La France rassemble, elle fédère, et même ses fractures sont souvent des points de soudure qui révèlent ses débats intimes : entre la mémoire laïque et les pluralités nouvelles, entre la crainte des intrusions et la défense des libertés fondamentales. Je crois qu’il m’aurait été demandé, dans cette école des lettres et des hommes, de dépasser les réflexes de peur ou de provocation pour poser les vraies questions : qu’est-ce qui se transforme dans notre vivre-ensemble ? Comment les migrations, les croyances, les pratiques nouvelles redessinent-elles ce pays que j’aime ? Quels sens veulent imposer ses acteurs, et quelles oppositions se lèvent ? Où cela nous mènera-t-il ? Alors, les prières de rue ne sont plus seulement des gestes de foi : elles deviennent des fenêtres ouvertes sur nos contradictions collectives, sur ce dialogue fragile entre le « Nous » et le « Eux ».
Et moi, qui ai traversé cette terre d’un bout à l’autre, je sens venir le temps de la gratitude.

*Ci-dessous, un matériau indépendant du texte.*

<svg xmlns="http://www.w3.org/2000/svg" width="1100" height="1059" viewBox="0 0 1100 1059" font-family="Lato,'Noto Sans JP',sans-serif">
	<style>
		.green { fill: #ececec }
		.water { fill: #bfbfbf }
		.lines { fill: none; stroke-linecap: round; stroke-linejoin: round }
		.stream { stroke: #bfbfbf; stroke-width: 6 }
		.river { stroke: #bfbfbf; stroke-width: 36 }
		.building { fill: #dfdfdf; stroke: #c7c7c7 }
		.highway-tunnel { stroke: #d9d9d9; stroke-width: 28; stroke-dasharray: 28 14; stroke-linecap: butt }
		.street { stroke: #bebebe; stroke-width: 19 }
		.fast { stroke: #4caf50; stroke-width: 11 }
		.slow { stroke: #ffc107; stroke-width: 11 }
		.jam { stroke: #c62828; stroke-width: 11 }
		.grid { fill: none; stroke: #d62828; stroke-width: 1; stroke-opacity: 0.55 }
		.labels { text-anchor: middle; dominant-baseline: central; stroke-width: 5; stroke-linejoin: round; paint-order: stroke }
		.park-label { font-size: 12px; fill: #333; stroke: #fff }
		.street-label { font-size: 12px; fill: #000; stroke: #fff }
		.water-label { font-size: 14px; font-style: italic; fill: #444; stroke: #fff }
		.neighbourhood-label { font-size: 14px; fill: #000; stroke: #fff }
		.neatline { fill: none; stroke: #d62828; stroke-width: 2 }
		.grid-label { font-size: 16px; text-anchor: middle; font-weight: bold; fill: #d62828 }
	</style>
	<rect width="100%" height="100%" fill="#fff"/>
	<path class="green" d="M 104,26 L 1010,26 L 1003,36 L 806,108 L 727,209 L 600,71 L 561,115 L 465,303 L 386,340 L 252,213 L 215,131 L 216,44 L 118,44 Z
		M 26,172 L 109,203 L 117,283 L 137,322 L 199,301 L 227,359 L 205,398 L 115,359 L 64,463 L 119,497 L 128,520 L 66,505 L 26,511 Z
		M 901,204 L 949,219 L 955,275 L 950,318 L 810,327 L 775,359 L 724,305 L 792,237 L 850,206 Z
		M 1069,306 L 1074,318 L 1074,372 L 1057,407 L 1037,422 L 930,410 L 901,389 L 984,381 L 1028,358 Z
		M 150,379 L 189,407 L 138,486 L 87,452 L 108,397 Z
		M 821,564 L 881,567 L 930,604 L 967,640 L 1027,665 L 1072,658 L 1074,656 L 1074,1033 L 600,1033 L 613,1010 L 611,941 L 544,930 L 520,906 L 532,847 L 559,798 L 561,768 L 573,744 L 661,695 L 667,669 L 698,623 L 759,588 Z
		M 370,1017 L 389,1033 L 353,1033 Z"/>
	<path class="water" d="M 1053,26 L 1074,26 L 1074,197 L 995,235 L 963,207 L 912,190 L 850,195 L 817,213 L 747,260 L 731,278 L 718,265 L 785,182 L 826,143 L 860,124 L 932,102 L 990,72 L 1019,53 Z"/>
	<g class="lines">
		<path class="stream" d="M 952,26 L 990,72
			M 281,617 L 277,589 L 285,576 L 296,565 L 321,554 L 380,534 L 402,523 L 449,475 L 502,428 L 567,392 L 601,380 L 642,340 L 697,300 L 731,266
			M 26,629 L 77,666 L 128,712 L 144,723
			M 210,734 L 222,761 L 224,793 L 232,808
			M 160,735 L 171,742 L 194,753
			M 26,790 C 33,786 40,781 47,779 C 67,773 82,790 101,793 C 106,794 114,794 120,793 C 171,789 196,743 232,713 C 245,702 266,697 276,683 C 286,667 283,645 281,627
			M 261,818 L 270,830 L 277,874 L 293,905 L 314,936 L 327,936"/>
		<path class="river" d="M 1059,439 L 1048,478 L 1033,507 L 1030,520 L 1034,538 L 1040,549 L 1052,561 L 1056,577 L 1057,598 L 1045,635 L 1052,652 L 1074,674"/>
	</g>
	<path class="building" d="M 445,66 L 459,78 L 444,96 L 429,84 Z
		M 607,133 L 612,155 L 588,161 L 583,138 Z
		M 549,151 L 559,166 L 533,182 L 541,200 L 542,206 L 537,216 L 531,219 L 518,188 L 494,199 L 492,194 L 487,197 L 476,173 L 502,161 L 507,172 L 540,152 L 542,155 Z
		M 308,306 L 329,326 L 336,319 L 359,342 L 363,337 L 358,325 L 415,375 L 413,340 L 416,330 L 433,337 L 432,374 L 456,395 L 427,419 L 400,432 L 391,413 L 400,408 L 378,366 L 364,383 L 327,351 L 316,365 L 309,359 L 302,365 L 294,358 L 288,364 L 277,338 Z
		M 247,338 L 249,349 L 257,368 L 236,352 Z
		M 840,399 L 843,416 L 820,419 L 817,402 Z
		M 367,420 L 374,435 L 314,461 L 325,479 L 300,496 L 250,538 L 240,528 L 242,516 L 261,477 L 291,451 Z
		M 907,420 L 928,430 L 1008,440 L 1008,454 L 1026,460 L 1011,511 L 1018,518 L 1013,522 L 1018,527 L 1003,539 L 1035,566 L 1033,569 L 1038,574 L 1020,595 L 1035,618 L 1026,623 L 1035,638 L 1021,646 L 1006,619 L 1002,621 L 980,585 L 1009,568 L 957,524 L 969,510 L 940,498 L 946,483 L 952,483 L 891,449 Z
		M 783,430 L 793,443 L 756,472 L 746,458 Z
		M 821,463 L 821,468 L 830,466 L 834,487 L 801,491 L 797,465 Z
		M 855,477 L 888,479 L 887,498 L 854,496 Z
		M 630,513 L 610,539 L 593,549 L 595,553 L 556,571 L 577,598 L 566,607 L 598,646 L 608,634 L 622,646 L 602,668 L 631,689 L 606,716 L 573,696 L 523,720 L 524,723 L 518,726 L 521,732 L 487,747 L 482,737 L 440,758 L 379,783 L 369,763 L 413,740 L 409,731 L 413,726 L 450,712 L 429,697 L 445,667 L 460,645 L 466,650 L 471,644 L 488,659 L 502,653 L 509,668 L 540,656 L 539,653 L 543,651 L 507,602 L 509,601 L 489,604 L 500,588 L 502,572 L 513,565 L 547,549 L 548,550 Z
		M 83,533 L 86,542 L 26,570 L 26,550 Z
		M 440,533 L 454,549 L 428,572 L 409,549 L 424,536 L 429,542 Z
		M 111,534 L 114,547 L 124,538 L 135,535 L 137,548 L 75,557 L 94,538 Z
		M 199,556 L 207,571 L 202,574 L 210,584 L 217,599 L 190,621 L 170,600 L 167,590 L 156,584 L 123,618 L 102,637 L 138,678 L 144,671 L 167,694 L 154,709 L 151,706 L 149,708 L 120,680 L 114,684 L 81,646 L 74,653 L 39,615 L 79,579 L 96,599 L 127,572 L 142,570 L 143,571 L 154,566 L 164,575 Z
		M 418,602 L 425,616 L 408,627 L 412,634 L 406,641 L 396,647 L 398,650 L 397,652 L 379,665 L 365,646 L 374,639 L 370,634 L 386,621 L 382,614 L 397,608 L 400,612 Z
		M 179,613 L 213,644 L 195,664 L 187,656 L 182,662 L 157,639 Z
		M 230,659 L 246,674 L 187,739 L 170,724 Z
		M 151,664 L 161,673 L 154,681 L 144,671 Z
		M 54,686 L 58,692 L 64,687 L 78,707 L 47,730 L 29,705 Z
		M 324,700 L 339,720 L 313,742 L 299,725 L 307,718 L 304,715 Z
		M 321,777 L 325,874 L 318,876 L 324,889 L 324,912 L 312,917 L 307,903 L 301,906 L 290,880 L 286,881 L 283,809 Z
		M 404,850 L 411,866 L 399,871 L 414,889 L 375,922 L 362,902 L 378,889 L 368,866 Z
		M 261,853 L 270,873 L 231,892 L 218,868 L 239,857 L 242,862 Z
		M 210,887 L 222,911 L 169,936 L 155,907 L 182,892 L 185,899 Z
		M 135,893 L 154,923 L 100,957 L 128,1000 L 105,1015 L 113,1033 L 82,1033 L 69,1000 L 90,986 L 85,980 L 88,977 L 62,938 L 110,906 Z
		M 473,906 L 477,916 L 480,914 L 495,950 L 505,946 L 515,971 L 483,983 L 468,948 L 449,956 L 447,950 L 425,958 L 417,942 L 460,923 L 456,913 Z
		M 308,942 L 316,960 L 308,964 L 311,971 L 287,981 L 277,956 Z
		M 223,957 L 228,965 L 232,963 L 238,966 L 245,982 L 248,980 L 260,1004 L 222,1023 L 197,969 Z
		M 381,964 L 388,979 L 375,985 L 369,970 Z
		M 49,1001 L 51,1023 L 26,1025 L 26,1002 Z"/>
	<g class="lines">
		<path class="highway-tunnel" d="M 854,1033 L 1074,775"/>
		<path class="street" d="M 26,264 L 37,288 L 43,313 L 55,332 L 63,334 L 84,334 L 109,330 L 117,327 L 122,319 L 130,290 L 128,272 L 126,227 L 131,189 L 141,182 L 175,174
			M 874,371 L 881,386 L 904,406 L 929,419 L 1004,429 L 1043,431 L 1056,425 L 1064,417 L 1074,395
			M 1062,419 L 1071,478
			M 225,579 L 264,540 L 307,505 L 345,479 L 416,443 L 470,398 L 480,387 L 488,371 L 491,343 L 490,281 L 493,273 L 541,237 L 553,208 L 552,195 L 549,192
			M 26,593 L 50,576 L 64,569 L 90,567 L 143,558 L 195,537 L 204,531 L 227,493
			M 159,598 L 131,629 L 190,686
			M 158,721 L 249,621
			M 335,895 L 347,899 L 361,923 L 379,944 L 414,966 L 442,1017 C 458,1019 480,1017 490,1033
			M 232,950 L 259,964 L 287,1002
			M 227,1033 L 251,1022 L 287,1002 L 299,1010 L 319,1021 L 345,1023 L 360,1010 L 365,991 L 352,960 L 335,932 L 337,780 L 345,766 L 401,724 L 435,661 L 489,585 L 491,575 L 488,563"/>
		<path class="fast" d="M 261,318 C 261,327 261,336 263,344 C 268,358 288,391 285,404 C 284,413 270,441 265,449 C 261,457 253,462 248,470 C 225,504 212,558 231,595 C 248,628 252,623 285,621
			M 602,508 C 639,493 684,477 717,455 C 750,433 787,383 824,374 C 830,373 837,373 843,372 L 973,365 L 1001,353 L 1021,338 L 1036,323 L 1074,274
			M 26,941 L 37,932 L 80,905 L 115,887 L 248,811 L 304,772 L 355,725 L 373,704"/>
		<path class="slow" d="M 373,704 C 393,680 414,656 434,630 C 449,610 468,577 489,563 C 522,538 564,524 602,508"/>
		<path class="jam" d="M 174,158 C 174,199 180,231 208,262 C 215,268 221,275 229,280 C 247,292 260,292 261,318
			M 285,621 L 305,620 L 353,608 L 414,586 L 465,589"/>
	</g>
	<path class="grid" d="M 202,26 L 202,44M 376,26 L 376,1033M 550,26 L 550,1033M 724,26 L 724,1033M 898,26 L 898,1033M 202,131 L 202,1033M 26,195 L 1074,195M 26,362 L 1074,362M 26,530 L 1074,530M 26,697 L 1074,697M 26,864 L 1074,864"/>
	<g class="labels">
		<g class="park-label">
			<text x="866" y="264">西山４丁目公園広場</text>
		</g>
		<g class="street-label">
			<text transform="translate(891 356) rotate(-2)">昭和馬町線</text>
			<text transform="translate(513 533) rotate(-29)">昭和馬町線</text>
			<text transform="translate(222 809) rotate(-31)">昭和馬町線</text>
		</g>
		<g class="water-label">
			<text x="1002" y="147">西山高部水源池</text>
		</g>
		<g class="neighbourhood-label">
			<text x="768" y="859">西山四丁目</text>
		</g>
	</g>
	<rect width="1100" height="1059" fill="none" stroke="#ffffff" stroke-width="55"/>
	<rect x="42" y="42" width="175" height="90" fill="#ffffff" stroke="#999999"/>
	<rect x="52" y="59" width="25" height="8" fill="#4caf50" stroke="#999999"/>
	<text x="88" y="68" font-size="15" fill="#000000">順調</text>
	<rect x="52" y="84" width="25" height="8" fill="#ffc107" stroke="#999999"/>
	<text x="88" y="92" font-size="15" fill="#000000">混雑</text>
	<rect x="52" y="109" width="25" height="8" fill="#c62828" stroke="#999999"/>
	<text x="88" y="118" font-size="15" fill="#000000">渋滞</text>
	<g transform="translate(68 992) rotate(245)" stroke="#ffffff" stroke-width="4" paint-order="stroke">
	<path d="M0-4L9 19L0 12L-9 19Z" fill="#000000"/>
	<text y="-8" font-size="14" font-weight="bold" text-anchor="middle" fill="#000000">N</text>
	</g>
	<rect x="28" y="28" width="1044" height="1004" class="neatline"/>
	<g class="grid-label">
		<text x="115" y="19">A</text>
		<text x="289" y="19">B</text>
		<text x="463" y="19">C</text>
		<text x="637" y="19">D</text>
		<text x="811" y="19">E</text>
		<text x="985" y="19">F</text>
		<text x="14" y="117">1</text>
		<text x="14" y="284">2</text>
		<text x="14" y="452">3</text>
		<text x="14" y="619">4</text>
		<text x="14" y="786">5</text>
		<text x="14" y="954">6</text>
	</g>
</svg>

Oui, la France est un grand pays, et son aura continue de lui donner ce pouvoir d’éclairer au-delà de ses frontières. Je ne suis pas un mendiant qui plie le genou, mais un écrivain qui croit que chaque conscience a son heure. Nos enfants, assis dans de bonnes écoles, nous rappellent que chaque génération écrit sa propre phrase dans le grand livre commun, qu’elle soit africaine, arabe ou indienne, inscrivant ses mutations, ses fissures et ses improvisations. Plutôt que de tourner le dos ou de crier dans la rue par colère, mieux vaudrait, me semble-t-il, suivre la grande leçon de ce pays : observer, comprendre, et agir avec intelligence. Car c’est ainsi, et seulement ainsi, que la France pourra rester forte. La France est un grand pays.